Puis vint l’engagement profond, pour canaliser ses colères. Les Assemblées Générales interminables, les occupations, les nuits à coller des affiches contre « Le Système ». Les réseaux sociaux devinrent son miroir déformant. Le visage de Mathilde se durcit progressivement. Les sourires se firent rares, remplacés par des rictus de mépris. À trente ans, déjà, elle hurlait contre les « fachos » à chaque débat. Fachos qu’elle voyait partout. Son corps, autrefois fin et élancé, s’épaissit sous le stress et les repas militants. La peau, jadis lumineuse, se marqua de rides, de tâches précoces autour d’une bouche qui ne cessait plus de se tordre. Les ressentiments font bien leur travail, Nietzsche a très bien décrit ce processus… et Dostoïevski a écrit un livre à ce sujet, « Les possédés » (ou « Les démons », selon les traductions) que Albert Camus (qui était d'une Gauche qui n'existe plus) adapta en Pièce de Théâtre.

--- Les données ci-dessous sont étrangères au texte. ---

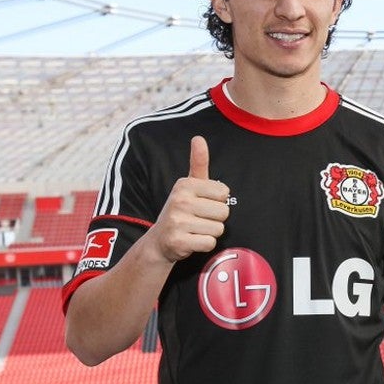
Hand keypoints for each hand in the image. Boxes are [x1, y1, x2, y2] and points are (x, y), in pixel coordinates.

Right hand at [150, 135, 230, 262]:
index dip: (217, 201)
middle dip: (216, 219)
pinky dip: (204, 245)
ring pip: (218, 229)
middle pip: (224, 212)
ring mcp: (177, 222)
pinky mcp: (178, 242)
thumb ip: (198, 163)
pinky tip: (192, 241)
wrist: (159, 240)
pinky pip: (210, 243)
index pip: (224, 193)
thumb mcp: (189, 185)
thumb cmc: (181, 210)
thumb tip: (198, 138)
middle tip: (198, 219)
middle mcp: (180, 201)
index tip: (202, 203)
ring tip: (195, 230)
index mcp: (185, 184)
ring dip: (210, 232)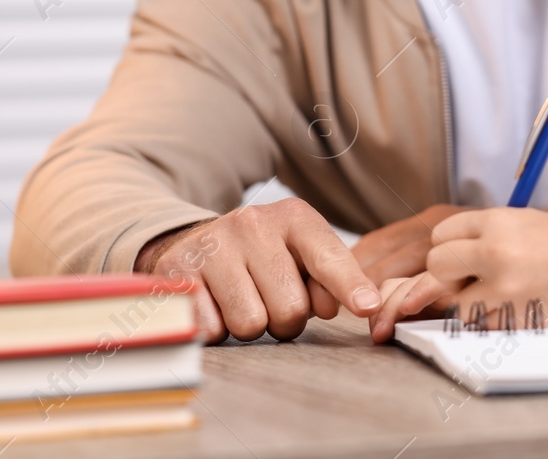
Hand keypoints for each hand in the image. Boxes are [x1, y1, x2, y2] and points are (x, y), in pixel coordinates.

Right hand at [135, 199, 380, 342]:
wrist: (196, 243)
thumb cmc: (262, 255)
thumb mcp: (301, 253)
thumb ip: (329, 279)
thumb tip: (339, 305)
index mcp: (294, 218)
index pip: (328, 257)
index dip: (349, 286)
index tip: (369, 307)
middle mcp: (253, 223)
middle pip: (291, 308)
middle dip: (285, 319)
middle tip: (270, 299)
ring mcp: (214, 244)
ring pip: (251, 324)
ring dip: (250, 326)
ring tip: (242, 300)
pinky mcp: (178, 270)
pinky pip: (212, 330)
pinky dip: (215, 328)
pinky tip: (213, 304)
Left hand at [366, 208, 547, 341]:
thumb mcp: (526, 223)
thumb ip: (485, 235)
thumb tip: (443, 260)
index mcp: (498, 220)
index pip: (442, 234)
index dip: (449, 247)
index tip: (462, 255)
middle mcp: (496, 249)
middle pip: (437, 265)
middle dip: (447, 276)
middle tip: (472, 280)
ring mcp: (504, 287)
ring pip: (458, 304)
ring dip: (475, 304)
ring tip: (508, 294)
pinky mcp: (515, 318)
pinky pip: (485, 327)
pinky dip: (496, 323)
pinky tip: (523, 308)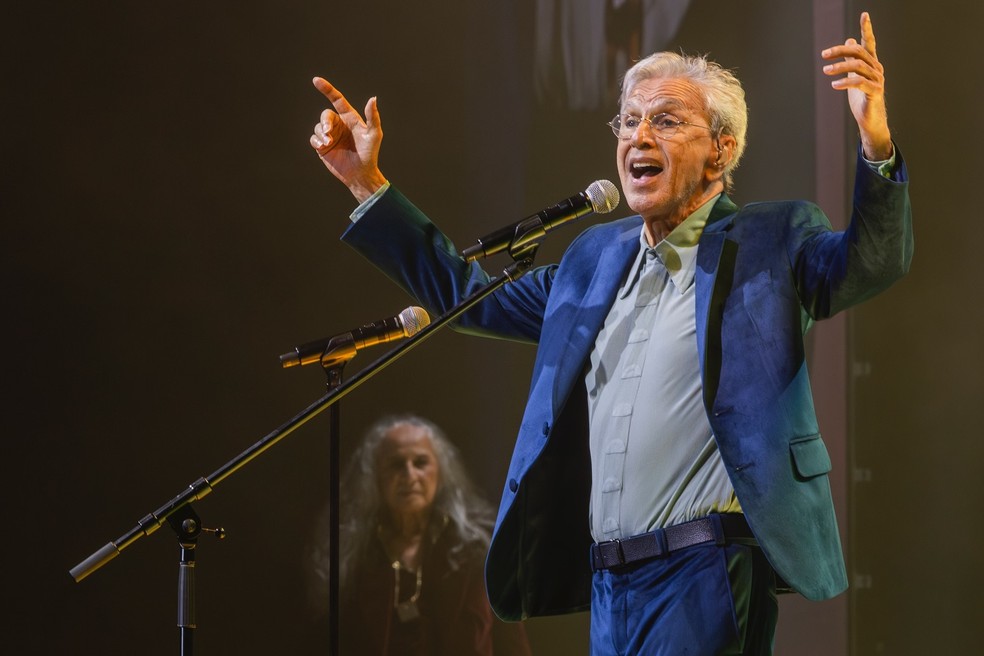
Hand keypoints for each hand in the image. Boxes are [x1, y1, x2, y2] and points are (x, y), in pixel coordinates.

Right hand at [310, 77, 387, 202]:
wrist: (361, 173)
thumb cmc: (370, 154)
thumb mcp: (374, 134)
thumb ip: (372, 116)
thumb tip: (373, 98)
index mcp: (350, 118)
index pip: (336, 99)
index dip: (327, 89)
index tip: (316, 80)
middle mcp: (339, 125)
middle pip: (325, 115)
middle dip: (325, 121)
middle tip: (328, 132)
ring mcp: (330, 136)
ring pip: (318, 127)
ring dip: (321, 133)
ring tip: (329, 143)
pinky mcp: (323, 147)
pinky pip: (314, 139)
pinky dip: (316, 141)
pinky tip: (323, 146)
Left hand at [821, 12, 892, 160]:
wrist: (870, 120)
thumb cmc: (862, 98)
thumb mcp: (855, 75)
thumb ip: (853, 59)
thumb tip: (849, 40)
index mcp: (872, 63)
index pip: (869, 42)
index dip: (867, 28)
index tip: (865, 14)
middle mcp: (877, 68)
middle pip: (858, 52)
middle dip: (839, 51)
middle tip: (824, 55)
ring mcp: (878, 79)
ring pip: (857, 66)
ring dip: (839, 67)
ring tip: (825, 70)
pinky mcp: (875, 91)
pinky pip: (859, 82)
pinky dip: (845, 82)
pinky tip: (834, 84)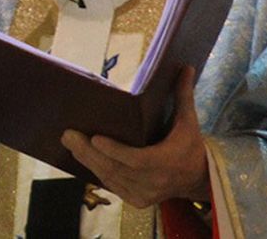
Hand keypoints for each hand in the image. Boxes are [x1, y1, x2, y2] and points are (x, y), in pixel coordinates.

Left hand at [60, 67, 210, 207]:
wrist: (197, 179)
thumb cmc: (189, 144)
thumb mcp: (188, 120)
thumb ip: (183, 94)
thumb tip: (185, 65)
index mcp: (168, 161)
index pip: (137, 160)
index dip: (115, 151)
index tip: (95, 138)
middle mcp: (155, 182)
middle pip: (116, 169)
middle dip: (89, 152)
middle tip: (68, 135)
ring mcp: (145, 195)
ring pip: (110, 178)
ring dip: (87, 161)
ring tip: (69, 142)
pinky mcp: (137, 201)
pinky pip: (112, 185)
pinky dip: (96, 171)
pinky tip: (81, 156)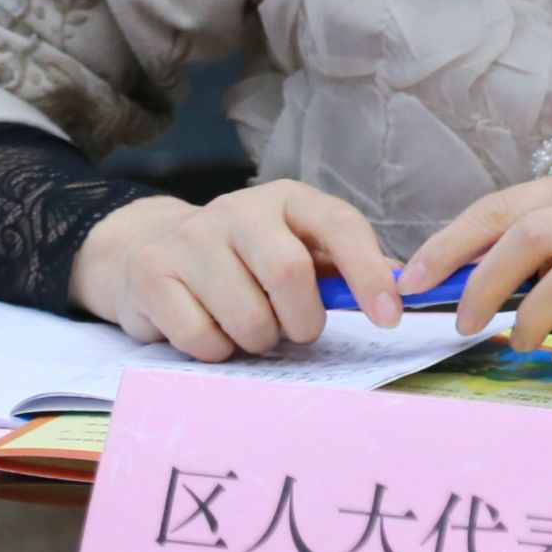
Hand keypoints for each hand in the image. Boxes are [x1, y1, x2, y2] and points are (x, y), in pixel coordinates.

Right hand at [69, 182, 402, 360]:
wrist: (149, 249)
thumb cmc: (243, 258)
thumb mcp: (295, 247)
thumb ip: (341, 266)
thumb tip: (402, 287)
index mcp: (287, 200)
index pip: (339, 225)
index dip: (369, 272)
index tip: (389, 317)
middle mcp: (239, 209)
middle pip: (290, 273)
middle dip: (303, 322)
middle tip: (295, 332)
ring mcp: (192, 238)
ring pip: (247, 316)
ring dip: (258, 342)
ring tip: (248, 328)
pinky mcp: (154, 273)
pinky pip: (202, 338)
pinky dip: (217, 352)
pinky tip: (210, 331)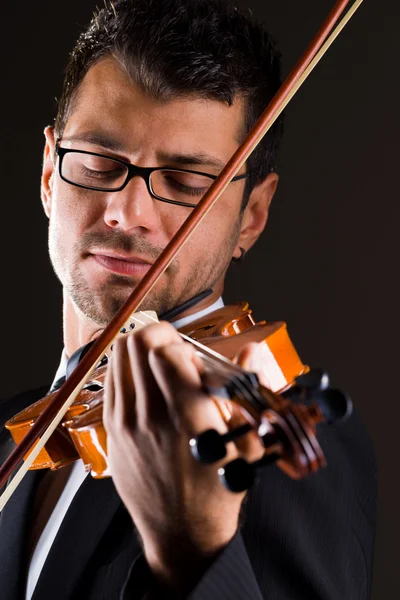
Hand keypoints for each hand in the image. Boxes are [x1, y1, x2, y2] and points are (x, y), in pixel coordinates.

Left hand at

À trente ans passés, la transformation était presque achevée. Mathilde, devenue cadre d’un mouvement d’extrême gauche, avait le teint grisâtre des nuits sans sommeil passées à dénoncer l’injustice. Ses yeux, autrefois rieurs, lançaient maintenant des éclairs de haine pure. Elle postillonnait en parlant des « bourgeois », des « racistes », des « TERFs », des « sionistes », de tous ceux qui osaient ne pas partager sa vision du monde. Son corps semblait courbé par le ressentiment permanent : épaules voûtées, gestes saccadés, vêtements informes, qui masquaient une silhouette alourdie, pâteuse et négligée. La jolie jeune femme avait disparu. Quelle tristesse ! Une jeune fille en fleur qui aurait pu faire tourner les prétendants autour de son doigt transformée en truie vulgaire, à la mentalité crasseuse et au stances haineuses à l’Assemblée Nationale où elle était « élue de la Nation »… La pratique de la Politique transformée en métier, non seulement paye bien (et, de fait, favorise l’embonpoint par la grâce de l’argent du contribuable et des donations militantes) mais elle enlaidit et transforme une rose en cactus grimpant !

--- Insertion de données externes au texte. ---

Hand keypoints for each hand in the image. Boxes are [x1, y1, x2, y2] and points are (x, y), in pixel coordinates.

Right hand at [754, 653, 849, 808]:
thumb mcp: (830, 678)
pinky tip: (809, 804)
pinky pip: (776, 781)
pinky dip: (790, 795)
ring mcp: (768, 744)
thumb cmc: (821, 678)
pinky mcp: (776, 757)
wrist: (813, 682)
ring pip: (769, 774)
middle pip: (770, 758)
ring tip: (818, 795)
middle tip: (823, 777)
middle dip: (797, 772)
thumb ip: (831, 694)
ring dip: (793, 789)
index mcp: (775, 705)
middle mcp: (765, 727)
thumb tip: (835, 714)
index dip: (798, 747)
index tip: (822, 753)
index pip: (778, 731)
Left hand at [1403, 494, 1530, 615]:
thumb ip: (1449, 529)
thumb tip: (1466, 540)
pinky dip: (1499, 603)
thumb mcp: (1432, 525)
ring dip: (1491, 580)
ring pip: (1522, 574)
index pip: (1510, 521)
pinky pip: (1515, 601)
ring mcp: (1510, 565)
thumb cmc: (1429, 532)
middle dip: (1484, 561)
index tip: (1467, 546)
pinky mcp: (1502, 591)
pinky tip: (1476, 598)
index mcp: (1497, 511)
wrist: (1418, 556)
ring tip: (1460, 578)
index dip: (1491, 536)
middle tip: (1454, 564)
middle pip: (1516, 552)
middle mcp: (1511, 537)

Désormais, à trente-sept ans, elle est cette militante aigrie dont le visage est déformé par la rage. Chaque phrase est un crachat, chaque regard une accusation. La haine a rongé ses traits comme un acide : premières rides, peau terne au réveil et rose durant le jour, cheveux ternes attachés à la va-vite. Elle ne voit plus que des ennemis partout. L’ancienne beauté s’est muée en laideur militante, miroir fidèle d’une âme consumée par le poison du ressentiment et de la division. Dix années d’extrême gauche avaient fait leur œuvre : elles avaient tué la lumière en elle.